## Task description
Take the material below and reproduce, word for word, only the lines from the line with "1 309 17391" through the line with "360 361 7008".

## Input data

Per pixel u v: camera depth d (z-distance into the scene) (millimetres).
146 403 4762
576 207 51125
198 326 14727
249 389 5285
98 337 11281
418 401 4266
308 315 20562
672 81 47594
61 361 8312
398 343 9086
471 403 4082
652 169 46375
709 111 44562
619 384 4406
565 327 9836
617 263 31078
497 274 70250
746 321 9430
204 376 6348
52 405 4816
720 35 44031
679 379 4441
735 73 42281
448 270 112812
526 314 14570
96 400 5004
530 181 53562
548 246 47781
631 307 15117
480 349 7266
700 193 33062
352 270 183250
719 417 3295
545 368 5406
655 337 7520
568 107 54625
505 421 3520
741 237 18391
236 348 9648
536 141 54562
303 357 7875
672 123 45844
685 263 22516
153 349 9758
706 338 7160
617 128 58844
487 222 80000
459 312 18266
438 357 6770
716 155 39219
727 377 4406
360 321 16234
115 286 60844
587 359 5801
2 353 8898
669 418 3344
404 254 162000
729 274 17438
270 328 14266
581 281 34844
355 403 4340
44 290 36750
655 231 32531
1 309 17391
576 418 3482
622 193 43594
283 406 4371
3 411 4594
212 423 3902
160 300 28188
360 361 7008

...

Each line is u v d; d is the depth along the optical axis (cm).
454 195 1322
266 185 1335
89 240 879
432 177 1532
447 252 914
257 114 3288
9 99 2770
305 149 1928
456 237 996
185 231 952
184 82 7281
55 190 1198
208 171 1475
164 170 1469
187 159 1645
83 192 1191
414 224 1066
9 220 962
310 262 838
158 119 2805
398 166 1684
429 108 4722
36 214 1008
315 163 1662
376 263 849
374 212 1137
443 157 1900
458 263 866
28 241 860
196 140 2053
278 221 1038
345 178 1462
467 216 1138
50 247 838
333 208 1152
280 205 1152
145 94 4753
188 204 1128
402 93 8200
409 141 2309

---

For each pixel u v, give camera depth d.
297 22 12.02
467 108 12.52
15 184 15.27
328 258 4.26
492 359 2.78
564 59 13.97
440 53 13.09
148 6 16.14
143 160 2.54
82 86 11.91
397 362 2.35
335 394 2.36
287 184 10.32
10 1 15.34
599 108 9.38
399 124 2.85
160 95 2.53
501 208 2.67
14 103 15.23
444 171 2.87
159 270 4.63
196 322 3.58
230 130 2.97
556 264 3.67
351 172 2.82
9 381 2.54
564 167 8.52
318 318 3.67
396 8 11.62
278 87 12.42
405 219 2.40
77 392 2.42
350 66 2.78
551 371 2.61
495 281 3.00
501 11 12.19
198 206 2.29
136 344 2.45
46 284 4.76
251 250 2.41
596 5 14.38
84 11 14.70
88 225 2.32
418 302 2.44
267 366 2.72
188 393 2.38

## Task answer
1 309 17391
576 418 3482
622 193 43594
283 406 4371
3 411 4594
212 423 3902
160 300 28188
360 361 7008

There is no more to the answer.